Characterization of beta cell-like cells converted from human urine stem cells
Professor Xin-Fu Zhou
University of South Australia
Type 1 diabetes (T1D) is a life-long condition usually diagnosed in childhood. The desired therapy for T1D is to replenish the lost beta cells with functional healthy beta cells. Islet replacement therapy is a possible attractive solution and the success with clinical islet transplantation demonstrates the general approach has the potential to restore normal glucose control in T1D patients. In this project, we propose a novel approach to address the problem of low availability of islets for replacement therapy and the immune mediated rejection response by using patients own stem cells.
Professor Xin-Fu Zhou, Dr Larisa Bobrovskaya, Associate Professor Grigori Rychkov.
Type I diabetes (T1D) causes sever complication that partially treated with insulin replacement. However instabilities in blood glucose levels continue in the patients. Scientist hypothesised that pancreatic islets transplantation represents ideal clinical treatment for patients with severe complication and sustainable therapy for T1D patients. Pancreatic beta cells differentiated from stem cells are a good source of cells. We tested the patient-derived urine stem cells potency to derive induced pancreatic beta cells. The cells prove their safety and readiness to response to the induction protocols. The induced pancreatic cells were partially similar to the normal pancreatic cells and some of the produced cell line rescued the diabetic animal model. Our research is aiming to develop a protocol to generate identical pancreatic cells from isolated urine stem cells and to generate high numbers of the induced cells.
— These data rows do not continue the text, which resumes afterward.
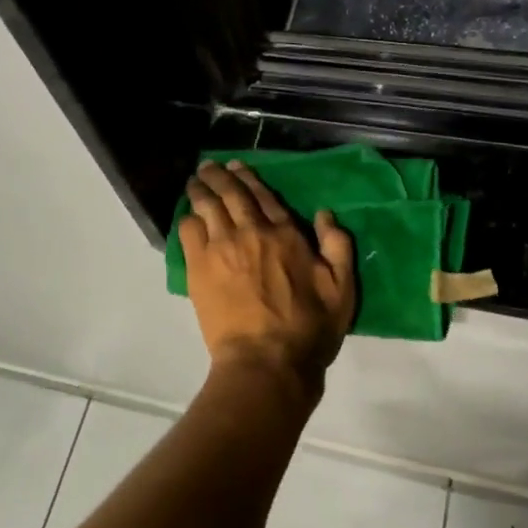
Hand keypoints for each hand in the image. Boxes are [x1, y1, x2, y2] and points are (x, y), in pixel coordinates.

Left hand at [180, 160, 356, 400]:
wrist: (267, 360)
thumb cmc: (309, 329)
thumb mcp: (342, 289)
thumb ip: (338, 247)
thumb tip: (326, 214)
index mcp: (286, 234)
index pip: (264, 195)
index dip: (250, 178)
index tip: (238, 167)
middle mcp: (252, 231)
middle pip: (231, 193)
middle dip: (219, 175)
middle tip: (209, 166)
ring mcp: (222, 247)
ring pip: (206, 206)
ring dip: (200, 189)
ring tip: (194, 182)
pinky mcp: (199, 267)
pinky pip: (188, 231)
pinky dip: (187, 218)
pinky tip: (186, 215)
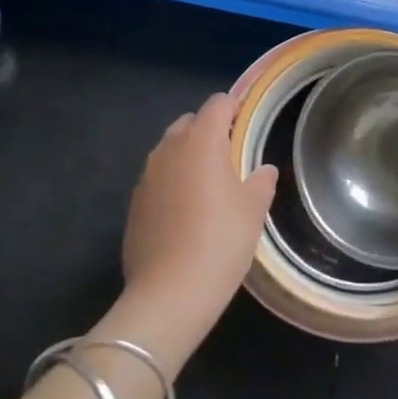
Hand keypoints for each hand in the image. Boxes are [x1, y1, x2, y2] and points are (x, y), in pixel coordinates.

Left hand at [117, 93, 277, 364]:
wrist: (169, 295)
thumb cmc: (220, 242)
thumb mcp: (253, 210)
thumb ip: (261, 181)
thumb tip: (263, 170)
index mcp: (201, 140)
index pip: (217, 104)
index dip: (235, 108)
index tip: (249, 124)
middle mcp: (169, 149)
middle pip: (190, 122)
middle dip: (209, 130)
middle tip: (231, 157)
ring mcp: (146, 176)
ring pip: (170, 150)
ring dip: (188, 156)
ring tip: (209, 185)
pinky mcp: (134, 203)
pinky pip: (158, 178)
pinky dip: (172, 182)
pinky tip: (185, 212)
Type I diabetes (T1D) is an incurable disease. Current insulin replacement therapy only partially solves the problem as fluctuations in blood glucose levels is noticed in the insulin treated patients. Infusion of pancreatic islets represent potent clinical treatment for patients with severe complication. Pancreatic beta cells differentiated from pluripotent stem cells are a good source of cells for transplantation. We hypothesised that patient-derived urine stem cells are an excellent source for conversion into beta cells.
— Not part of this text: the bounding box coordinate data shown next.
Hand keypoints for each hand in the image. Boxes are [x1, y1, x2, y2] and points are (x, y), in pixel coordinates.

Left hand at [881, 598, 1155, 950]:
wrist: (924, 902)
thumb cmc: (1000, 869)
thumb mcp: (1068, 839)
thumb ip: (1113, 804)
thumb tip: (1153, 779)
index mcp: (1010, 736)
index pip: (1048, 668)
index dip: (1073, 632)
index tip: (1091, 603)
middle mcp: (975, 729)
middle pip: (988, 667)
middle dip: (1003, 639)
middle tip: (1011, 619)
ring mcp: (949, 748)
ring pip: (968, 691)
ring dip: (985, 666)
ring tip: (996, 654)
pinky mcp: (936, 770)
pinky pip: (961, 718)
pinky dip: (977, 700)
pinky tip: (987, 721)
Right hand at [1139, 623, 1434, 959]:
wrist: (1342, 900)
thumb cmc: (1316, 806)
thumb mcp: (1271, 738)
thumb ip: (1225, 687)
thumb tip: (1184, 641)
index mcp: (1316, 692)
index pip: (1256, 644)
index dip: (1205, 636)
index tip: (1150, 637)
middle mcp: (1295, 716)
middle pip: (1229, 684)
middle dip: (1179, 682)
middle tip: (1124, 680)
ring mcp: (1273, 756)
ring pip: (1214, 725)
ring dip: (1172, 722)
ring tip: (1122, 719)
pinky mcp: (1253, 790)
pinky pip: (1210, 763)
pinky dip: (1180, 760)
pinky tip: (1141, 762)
We isolated several urine stem cells with different method of isolation and established a technique that succeeds in deriving urine stem cells from 70% of the samples. The ability of the isolated cells to multiply efficiently were tested and optimised with several media formula and the generated cells were tested for safety by Karyotyping to eliminate the risk of tumour generation. The stem cell character of the urine cells were further verified depending on series of putative markers such as oct3/4. We developed protocol to drive the urine cells to induced pancreatic cells. These cells were provisionally tested and it was revealed that they produce low levels of insulin and c peptide by ELISA.
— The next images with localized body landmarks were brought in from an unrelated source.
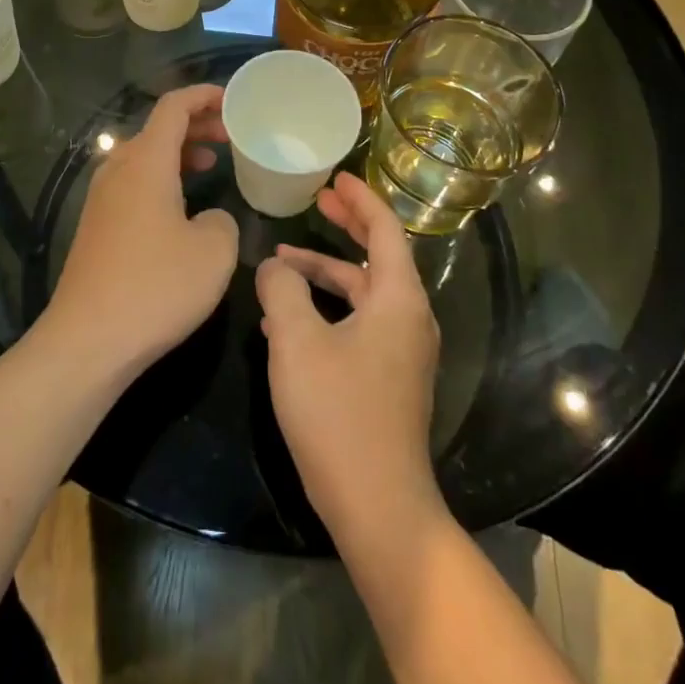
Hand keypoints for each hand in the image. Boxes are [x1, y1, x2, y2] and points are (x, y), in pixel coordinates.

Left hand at [43, 84, 239, 383]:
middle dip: (196, 123)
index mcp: (146, 161)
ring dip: (178, 151)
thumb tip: (208, 219)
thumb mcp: (214, 250)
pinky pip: (133, 182)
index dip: (204, 95)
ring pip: (144, 156)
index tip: (233, 100)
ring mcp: (102, 198)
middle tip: (230, 134)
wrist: (87, 341)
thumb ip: (222, 220)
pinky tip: (180, 206)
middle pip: (157, 128)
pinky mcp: (96, 226)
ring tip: (211, 161)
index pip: (173, 106)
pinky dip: (161, 177)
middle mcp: (118, 169)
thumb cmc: (157, 286)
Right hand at [255, 173, 442, 541]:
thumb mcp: (296, 341)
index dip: (360, 199)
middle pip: (378, 255)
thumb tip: (274, 266)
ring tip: (281, 264)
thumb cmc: (338, 413)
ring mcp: (403, 350)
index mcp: (398, 298)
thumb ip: (282, 290)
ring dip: (326, 272)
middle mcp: (410, 317)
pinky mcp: (390, 377)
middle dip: (347, 225)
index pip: (385, 229)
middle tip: (317, 201)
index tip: (335, 177)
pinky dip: (330, 307)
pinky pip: (361, 321)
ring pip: (363, 292)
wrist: (378, 506)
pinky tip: (290, 316)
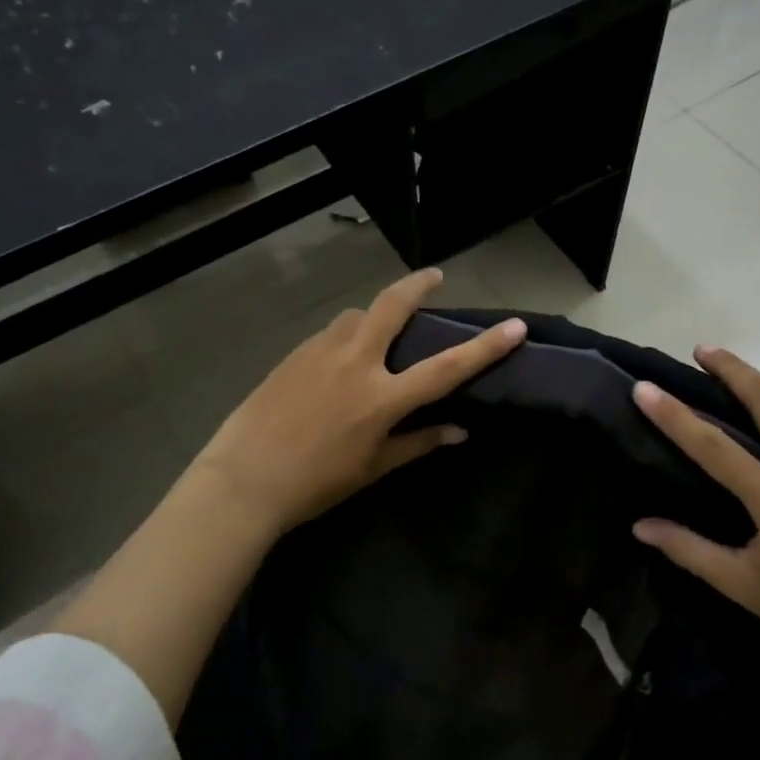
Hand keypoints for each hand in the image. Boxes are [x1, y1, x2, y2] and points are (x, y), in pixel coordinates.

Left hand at [190, 268, 525, 535]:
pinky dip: (346, 334)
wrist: (244, 478)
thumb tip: (459, 431)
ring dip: (375, 314)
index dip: (486, 348)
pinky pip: (330, 332)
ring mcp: (321, 351)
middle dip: (419, 284)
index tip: (515, 327)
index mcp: (381, 398)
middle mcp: (355, 362)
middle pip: (393, 306)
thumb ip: (418, 443)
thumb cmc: (315, 483)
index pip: (446, 367)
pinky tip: (340, 357)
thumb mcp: (373, 468)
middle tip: (434, 277)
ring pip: (357, 315)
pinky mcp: (295, 353)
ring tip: (379, 329)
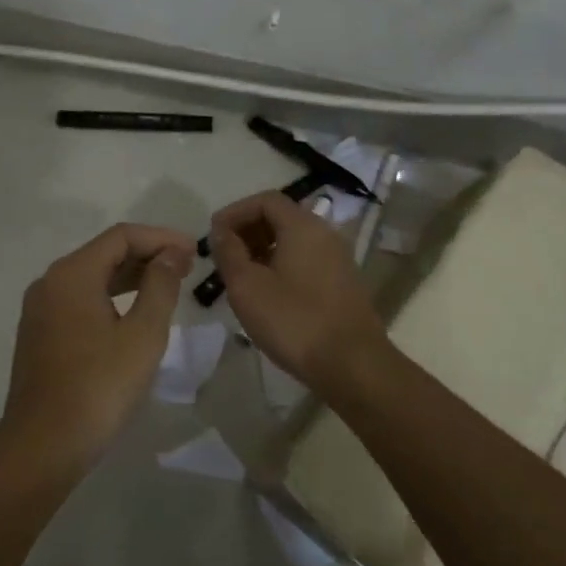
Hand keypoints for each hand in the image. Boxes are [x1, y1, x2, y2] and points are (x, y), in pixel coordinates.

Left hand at [0, 222, 194, 475]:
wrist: (43, 445)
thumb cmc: (99, 386)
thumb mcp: (142, 334)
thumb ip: (160, 286)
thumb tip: (170, 254)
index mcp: (72, 274)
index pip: (121, 236)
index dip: (160, 238)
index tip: (192, 251)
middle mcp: (50, 282)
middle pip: (104, 253)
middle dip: (147, 255)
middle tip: (186, 269)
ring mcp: (40, 309)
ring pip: (92, 277)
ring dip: (130, 277)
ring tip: (167, 287)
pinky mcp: (39, 333)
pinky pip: (80, 300)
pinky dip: (110, 297)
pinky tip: (134, 313)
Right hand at [208, 190, 388, 389]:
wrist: (352, 365)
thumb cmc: (294, 321)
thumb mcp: (247, 287)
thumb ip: (229, 253)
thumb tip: (220, 231)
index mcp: (302, 226)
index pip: (265, 200)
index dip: (235, 212)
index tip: (213, 234)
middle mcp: (324, 234)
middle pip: (281, 217)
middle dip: (248, 230)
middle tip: (223, 255)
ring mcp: (337, 259)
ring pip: (293, 240)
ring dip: (263, 249)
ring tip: (240, 276)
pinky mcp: (342, 283)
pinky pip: (306, 260)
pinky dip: (281, 265)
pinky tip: (266, 293)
Induced pancreatic cells intravenous injection into diabetic mice model showed the ability of three lines out of the total six lines to reduce the blood glucose levels (BGL) over 19 days to levels similar to the and compared to USC transplanted cells. The transplants were able to reduce BGLs to less than 11 mmol/L. These levels concurred with our results that recorded when similar number of human islet cells were injected in the animal model. On the other hand injection the urine cells did not have the reduction effect on the BGL. Nevertheless, the injected cells were not detected in pancreatic sections and few of the cells were detected in the livers of the mice.
RNA-seq transcriptome libraries were prepared following TruSeqTM RNA sample preparation Kit from Illumina (San Diego, CA), using total RNA extracted from non-induced urine cells, induced Pancreatic-like cells and Human pancreas tissue. Then the clean reads were separately aligned to reference genome and to the read of human pancreas tissue with orientation mode using tophat software. Gene differential expression reveal the increment of expression of several key pancreatic cells marker in the induced Pancreatic-like cells (ex: Somatostatin, SLC2A2, MAFA MAFB and PAX6) also it reveals the inhibition of gene expression of several markers in urine stem cells to resemble those of the pancreatic tissue. However the insulin, ISL1 and PCSK2) genes did not elevated to the positive control levels.
Calcium imaging fail to reveal ions oscillation in the induced pancreatic cells. These results together with the results of RNA sequencing provoked the need to analyse more urine cells samples from different donors and that reveals the variation between the isolated cells not only in the number and proliferation potency but also in the morphology and respond to the small molecules inducers therefore we increase the stringency of our induction protocol to reduce the variation between different isolated line. We introduce new small molecules to the media and optimise the concentrations for these molecules. The cell lines variation was reduced to the minimum and we started characterisation by real time PCR using cell markers such as Pax1, Sox17, Ins, Isl1, FoxA2, NKX6.1.
The manuscript entitled “Generation of insulin-secreting cells from urine for the treatment of type 1 diabetes ” is under preparation.